ArchiveScanner: fix WriteCacheData crash when pool cache outlives .sdp archives#2961
Conversation
…p archives CArchiveScanner::WriteCacheData has a verification loop that erases- during-iteration on poolFilesInfo (a spring::unordered_map). Two design defects combine into a deterministic 0xc0000005 crash: A. Empty-map dereference. The loop wraps it == end() back to begin(), then breaks if it == st (the original randomized start). When the loop empties the map mid-iteration, begin() == end() but st points at a smaller bucket index, so the next ExistenceTest(end()) call dereferences past the allocated buckets array. B. Vacuous missing-verdict when allPoolRootDirs is empty. The loop builds allPoolRootDirs by filtering archiveInfos for .sdp entries. With zero .sdp archives in scan dirs (e.g. dev install with empty data/packages/ but a stale archivecache.lua from a prior prod run), ExistenceTest iterates an empty set and returns false unconditionally. Every entry gets erased, then defect A triggers. Fix: - Wrap the verification loop in if (!allPoolRootDirs.empty()) -- with no roots, the only safe action is to leave the cache alone, since the ExistenceTest cannot meaningfully verify anything. - Add if (poolFilesInfo.empty()) break inside the loop body as defense in depth against any other future code path that drains the map mid- iteration. Reproduces deterministically on WSL2 dev installs that point at the prod BAR launcher data dir: prod populated archivecache.lua with 10k+ pool entries, dev clears data/packages/, next launch erases the whole cache and crashes. Regression originally introduced in spring/spring PR beyond-all-reason#2078 (deadline target for pool files scanning), which replaced a naturally- terminating it != end() loop with a time-bounded wraparound loop.
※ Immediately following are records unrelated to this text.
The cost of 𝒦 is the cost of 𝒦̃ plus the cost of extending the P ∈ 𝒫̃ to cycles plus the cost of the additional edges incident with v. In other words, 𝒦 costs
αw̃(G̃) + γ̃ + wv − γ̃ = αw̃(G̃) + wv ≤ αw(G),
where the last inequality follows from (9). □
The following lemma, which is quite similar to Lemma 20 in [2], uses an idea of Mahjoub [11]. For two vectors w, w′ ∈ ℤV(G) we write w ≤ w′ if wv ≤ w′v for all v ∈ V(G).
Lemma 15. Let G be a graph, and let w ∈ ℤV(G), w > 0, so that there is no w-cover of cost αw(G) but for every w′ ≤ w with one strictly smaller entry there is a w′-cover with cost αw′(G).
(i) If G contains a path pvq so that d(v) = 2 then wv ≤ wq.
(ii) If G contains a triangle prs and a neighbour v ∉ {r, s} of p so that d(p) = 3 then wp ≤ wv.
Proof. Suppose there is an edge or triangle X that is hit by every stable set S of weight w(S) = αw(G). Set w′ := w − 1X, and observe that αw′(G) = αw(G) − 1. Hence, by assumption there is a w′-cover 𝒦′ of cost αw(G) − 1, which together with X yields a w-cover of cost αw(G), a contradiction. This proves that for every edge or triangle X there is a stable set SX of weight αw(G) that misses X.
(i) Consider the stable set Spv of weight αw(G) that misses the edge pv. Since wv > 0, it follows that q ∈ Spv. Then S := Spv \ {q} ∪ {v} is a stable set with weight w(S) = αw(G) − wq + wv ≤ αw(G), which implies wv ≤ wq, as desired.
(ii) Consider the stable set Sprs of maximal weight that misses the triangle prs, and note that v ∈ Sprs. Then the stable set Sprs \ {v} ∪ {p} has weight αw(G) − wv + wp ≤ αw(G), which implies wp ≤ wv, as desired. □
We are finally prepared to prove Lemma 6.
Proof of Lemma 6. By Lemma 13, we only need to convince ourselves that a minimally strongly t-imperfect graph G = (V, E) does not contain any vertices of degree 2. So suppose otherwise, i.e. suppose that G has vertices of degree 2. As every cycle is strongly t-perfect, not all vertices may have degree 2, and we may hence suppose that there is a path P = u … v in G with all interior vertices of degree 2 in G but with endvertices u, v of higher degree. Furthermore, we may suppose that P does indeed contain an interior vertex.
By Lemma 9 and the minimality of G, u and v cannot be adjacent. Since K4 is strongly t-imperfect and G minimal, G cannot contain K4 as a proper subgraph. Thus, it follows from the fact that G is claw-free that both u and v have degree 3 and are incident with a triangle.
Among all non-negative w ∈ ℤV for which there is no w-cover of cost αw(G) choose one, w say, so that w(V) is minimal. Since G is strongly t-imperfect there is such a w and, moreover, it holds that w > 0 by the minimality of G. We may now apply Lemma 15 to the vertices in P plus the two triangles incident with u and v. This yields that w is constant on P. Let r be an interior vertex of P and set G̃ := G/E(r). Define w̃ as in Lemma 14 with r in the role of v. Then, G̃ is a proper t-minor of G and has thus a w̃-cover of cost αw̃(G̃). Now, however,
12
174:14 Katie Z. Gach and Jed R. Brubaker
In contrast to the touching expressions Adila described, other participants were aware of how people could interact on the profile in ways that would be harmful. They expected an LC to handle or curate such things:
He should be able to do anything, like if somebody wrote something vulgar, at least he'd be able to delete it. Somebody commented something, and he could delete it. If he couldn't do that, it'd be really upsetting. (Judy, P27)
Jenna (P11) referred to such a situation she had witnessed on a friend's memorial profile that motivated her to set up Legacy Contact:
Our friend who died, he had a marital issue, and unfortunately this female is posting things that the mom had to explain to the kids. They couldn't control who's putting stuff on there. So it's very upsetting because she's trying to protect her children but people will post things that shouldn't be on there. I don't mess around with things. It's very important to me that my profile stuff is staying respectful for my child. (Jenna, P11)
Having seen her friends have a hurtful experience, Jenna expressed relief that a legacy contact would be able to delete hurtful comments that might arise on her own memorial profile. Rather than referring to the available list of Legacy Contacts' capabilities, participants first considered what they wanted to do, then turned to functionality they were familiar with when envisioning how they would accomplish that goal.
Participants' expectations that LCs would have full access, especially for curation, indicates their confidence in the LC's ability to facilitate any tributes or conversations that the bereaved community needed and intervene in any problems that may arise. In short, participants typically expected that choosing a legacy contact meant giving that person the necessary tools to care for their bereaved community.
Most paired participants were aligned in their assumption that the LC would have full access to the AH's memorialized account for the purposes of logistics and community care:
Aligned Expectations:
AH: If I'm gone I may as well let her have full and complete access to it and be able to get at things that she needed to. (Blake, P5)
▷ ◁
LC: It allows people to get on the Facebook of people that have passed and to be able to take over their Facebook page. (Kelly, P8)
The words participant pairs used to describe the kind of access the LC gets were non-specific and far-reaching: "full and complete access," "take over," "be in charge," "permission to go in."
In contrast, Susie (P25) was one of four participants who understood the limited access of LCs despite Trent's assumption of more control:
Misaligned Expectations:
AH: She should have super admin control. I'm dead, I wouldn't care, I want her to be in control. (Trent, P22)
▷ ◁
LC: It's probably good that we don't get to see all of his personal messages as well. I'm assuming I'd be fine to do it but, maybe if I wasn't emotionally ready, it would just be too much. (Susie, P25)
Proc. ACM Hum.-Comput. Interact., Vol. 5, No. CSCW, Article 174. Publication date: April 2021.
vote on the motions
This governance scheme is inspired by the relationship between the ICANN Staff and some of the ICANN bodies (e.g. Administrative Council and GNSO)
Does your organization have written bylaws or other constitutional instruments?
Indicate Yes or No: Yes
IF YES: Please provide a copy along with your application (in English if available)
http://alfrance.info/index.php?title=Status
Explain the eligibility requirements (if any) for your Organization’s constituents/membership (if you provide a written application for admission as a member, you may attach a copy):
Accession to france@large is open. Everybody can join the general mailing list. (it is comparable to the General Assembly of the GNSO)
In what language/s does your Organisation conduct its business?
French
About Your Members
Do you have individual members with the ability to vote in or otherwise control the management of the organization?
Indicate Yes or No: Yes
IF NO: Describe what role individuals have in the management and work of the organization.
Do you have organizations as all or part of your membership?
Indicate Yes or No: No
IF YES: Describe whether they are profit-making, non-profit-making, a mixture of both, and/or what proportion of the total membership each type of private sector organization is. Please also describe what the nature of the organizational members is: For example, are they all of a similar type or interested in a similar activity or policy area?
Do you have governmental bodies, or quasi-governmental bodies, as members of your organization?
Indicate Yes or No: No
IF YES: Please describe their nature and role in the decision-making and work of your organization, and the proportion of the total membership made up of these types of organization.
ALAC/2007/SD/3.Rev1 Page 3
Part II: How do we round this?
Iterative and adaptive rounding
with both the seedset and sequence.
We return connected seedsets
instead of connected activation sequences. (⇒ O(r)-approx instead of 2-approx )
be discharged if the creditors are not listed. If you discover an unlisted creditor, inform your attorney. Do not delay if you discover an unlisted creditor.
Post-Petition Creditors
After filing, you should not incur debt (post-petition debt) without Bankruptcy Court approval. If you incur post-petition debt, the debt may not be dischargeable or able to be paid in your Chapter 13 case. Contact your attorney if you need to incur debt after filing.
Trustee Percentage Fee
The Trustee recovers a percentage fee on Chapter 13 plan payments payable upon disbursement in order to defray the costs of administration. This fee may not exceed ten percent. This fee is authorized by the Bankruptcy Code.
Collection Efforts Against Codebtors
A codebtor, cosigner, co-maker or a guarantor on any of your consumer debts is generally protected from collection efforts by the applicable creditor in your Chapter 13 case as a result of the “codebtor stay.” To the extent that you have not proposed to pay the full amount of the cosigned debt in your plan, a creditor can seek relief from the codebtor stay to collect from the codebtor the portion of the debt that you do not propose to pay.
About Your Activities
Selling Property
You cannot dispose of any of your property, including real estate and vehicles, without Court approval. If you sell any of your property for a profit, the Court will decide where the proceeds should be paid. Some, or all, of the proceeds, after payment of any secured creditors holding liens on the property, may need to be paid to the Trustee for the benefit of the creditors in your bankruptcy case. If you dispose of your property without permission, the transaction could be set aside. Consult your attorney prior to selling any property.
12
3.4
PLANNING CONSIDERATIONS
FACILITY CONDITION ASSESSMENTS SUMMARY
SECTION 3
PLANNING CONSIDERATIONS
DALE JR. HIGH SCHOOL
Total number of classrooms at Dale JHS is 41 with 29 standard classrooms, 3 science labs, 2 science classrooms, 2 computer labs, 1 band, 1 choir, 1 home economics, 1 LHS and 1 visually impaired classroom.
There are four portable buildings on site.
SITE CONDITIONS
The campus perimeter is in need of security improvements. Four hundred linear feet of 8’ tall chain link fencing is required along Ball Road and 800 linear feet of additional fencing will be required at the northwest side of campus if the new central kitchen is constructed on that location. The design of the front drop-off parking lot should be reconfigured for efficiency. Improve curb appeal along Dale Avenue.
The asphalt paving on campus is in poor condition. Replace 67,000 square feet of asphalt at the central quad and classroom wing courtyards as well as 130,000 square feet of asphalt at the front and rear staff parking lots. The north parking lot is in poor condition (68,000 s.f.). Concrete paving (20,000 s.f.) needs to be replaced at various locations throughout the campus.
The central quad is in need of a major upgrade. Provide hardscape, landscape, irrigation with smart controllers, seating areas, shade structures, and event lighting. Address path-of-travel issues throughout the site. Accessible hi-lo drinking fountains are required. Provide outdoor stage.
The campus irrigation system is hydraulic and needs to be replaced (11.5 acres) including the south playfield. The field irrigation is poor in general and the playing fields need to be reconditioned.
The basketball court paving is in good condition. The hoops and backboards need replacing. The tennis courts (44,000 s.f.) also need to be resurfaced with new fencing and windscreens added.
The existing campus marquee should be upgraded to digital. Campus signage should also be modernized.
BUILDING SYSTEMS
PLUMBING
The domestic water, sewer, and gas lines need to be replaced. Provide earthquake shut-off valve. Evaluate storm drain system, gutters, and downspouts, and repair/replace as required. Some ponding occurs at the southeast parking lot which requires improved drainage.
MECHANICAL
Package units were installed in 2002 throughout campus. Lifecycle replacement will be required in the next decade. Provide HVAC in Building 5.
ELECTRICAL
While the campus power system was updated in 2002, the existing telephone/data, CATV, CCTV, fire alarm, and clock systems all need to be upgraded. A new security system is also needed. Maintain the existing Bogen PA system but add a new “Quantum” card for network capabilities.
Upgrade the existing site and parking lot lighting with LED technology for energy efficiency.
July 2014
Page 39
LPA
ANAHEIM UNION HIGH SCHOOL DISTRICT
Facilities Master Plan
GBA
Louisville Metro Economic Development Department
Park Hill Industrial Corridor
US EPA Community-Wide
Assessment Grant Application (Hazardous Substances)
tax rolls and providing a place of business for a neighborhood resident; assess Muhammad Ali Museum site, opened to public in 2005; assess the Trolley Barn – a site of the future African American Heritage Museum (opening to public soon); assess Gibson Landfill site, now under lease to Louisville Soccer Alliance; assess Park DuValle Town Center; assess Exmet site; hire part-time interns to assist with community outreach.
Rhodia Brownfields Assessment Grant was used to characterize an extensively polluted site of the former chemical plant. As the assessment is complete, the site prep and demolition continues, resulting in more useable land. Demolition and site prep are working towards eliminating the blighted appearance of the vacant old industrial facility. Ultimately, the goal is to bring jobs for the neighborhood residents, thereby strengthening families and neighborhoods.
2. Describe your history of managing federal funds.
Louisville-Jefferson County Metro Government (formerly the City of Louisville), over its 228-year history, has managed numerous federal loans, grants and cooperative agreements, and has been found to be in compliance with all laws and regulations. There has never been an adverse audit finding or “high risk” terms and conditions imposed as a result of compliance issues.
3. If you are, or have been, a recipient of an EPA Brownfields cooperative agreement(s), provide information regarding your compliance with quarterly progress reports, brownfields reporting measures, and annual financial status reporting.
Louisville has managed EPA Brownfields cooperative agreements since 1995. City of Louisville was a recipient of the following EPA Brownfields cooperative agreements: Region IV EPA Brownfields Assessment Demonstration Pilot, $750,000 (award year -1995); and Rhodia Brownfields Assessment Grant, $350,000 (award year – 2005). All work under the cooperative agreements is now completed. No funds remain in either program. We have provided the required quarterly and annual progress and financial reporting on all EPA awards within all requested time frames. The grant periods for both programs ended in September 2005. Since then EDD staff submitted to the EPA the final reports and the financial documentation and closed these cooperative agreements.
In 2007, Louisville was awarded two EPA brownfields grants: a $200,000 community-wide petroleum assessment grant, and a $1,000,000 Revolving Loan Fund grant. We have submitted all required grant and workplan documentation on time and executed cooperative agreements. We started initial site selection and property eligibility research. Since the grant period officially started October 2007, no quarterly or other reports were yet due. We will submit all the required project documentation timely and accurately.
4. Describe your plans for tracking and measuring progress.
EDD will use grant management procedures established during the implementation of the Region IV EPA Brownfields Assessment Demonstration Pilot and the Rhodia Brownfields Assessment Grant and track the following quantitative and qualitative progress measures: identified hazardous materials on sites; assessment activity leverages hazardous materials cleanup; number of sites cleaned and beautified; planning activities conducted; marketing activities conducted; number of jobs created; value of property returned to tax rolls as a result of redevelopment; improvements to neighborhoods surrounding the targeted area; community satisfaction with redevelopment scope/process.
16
Co-authored-by: sprunk <spr.ng@o2.pl>
specific variable conveying what we're protecting against Co-authored-by: sprunk <spr.ng@o2.pl>
|
What if The change so far looks good despite that potential remaining bug though. |
unordered_map::erase invalidates the erased iterator. If st is the entry being erased, the termination check silently stops working and the loop runs to its 1s deadline re-checking survivors. Re-anchor st to erase()'s return value when st is the one erased; wrap to begin() if that landed on end()
|
Right. st dangles after erase, so it == st never trips again. Any iterator held across a mutation is suspect; erase(it) only promises a valid return value for it itself, not for other iterators into the container. My higher order language intuition completely failed me here. The probabilistic sweep still feels shaky to me, is there a reason we can't do a bounded full pass here and bail for pathological cases? Happy to take it as a follow up if so. |
@lhog would be best to say here, though AFAICT the reason is that 1s timeout is important for UX reasons, but if (say) you can process 1234 files per second then quickly enough you'd end up always processing the same first 1234 files on each run and never reach the others before it times out. |
|
On the thrash concern: the loop picks a random startOffset each call (mt19937 seeded from system time), so different launches sample different windows. So it shouldn't lock onto the same 1234 files. Sorts itself out over N runs. Follow-up idea regardless (for a subsequent PR): stat pool root mtimes on startup, store them in the cache, skip the sweep when unchanged. When they have changed, do a full bounded pass instead of the probabilistic loop. The mtime gate means we only pay that cost when something actually moved. I like this because the cache becomes authoritative - downstream code can trust it instead of treating it as a best-effort. |
|
The idea was to have it time bound due to not being able to predict the amount of files in the pool folder and how fast or slow the file IO is. Also to have the start element randomized, so across several runs it eventually cleans out. I'm aware that that loop had pathological behavior in a few rare cases, but IIRC the fix looked too clumsy so I skipped it. Will have a look into the PR, hopefully this week. |
|
@lhog No rush man, but this is probably ready to go as-is. Definitely want your review but I don't think we need to worry about any further refactors here, was just me spitballing. |
fyi ivand is taking a break atm, so you may need to get another reviewer if you for some reason want this in soon. |
|
@sprunk do you want to merge this? I think it might solve some weird edge cases people would just wipe their cache for (if they're experienced enough) |
|
Thanks. Maybe @lhog will still find improvements when he comes back but let's take what's there. |
…p archives (beyond-all-reason#2961) Fixes an invalid end iterator dereference
Consolidates main's non-layer content onto the canonical macos-layer base: .github/ CI/deployment workflows plus the fork's engine customizations (GetPrevFrameChecksum, Engine.FeatureSupport.hasChecksums, focus-surface naming, ArchiveScanner beyond-all-reason#2961). Tree is preserved verbatim from main; only the history is reorganised so the macOS layer is the canonical macos-layer series underneath.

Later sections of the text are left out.